BurlyBob above mentions the Woodslciers are in fact very fast and sharp out of the box but he was disappointed the sharpness dulled quickly. My blade is still too new to comment but I'll be looking out for this warning.


----------



## ward63 (Dec 12, 2009)

I'd suggest trying bi-metal or carbide-tipped if you want it to last but expect to pay 2~3 times more. 
I tried the Lenox Woodmaster CT. It was great but too thick 0.044-1 1/2"/0.032-1" on my 10" bandsaw. Maybe having a 14" or larger bandsaw would be better if you can even use blades that wide.

I would like to find a 0.025" 1/2" or 3/4" at 72" carbide-tipped blade…...someday.


----------



## kelvancra (May 4, 2010)

I have been disappointed with the last three Timberwolfs. Each bought at different times, so not out of the same batch. They were all thumpers.

I've been buying blades from bandsawdirect and the price sure beats the insane prices others wanted for certain, common sizes, or my 17" Grizzly. Too, I love the way the 2 TPI flex back blades go through green wood, and even dry walnut. But there is the tooth mark thing.

That said, I might drop the nearly twice as big dime for one of these to see how they do for veneers, since it seems the tooth marks are minimal.

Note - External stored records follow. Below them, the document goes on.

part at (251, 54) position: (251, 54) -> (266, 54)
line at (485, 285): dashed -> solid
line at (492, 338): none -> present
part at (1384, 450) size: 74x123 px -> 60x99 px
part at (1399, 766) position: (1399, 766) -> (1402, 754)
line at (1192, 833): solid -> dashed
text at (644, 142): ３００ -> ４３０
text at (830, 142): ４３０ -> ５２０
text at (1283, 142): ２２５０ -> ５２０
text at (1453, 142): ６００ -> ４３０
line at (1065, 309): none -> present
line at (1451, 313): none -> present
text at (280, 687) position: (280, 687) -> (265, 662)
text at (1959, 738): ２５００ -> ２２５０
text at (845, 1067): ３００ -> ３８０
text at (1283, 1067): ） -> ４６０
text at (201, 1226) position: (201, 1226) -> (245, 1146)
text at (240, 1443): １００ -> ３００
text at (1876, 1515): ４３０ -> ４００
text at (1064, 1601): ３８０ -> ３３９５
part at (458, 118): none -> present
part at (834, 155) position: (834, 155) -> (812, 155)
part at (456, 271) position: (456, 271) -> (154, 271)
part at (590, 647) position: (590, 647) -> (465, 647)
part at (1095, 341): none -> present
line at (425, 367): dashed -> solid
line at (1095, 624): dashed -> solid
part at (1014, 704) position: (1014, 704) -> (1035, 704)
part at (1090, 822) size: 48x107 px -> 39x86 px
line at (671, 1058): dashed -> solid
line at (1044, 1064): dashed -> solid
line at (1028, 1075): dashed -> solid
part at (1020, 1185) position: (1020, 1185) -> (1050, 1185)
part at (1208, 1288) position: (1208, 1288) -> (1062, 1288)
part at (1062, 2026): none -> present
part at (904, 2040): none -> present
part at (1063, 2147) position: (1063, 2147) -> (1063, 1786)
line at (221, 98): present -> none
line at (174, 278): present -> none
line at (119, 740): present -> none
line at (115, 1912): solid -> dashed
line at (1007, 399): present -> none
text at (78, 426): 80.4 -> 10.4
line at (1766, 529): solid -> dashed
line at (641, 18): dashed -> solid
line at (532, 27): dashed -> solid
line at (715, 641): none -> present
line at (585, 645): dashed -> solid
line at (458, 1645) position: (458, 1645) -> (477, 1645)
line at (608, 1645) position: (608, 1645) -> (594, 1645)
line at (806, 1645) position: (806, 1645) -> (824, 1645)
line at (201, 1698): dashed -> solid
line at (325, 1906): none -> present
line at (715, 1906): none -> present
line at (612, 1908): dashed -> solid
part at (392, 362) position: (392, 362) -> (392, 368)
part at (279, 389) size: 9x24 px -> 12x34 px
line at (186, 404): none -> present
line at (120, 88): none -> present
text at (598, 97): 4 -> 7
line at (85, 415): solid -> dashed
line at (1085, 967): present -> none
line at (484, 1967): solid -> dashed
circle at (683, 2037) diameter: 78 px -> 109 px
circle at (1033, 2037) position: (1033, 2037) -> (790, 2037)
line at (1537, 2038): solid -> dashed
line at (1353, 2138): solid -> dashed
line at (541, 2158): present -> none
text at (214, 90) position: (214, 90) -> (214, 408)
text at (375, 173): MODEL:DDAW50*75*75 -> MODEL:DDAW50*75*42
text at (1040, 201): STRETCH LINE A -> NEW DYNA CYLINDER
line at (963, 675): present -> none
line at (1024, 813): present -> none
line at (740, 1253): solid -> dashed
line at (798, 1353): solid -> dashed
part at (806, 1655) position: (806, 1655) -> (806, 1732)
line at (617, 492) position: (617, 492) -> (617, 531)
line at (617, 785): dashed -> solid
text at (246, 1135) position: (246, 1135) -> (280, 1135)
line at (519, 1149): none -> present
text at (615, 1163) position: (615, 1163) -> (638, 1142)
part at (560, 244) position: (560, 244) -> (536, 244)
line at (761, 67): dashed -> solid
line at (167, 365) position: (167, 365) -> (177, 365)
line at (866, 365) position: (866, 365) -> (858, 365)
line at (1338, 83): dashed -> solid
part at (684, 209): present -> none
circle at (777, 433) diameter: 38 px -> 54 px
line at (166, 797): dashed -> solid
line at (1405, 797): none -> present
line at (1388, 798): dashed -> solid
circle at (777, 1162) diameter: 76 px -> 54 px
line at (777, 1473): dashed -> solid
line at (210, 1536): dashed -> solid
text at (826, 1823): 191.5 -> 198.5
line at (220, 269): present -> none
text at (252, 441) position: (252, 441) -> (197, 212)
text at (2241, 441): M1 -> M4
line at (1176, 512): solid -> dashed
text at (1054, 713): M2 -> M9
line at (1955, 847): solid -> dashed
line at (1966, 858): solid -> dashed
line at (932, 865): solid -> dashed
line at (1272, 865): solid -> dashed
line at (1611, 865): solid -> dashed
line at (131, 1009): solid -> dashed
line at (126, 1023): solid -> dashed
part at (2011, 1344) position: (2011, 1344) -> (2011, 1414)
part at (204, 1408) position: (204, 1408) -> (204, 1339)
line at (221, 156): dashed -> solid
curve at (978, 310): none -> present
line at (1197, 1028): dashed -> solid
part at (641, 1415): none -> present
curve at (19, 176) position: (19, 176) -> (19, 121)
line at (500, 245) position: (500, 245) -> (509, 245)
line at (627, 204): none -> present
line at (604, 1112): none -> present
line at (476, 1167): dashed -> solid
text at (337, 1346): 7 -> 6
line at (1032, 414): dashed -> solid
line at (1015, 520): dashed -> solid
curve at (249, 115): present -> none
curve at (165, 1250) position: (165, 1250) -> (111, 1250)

> I ve never understood why people like Timberwolf blades so much.
> 
> - Drew


----------



## Woodmaster1 (Apr 26, 2011)

I like the woodslicer blades as well but I bought a carbide blade from Highland and it was awesome stays sharp for a long time two years and still cuts great. When you buy a woodslicer blade get at least two to three at a time because they do dull but cut great until then.


----------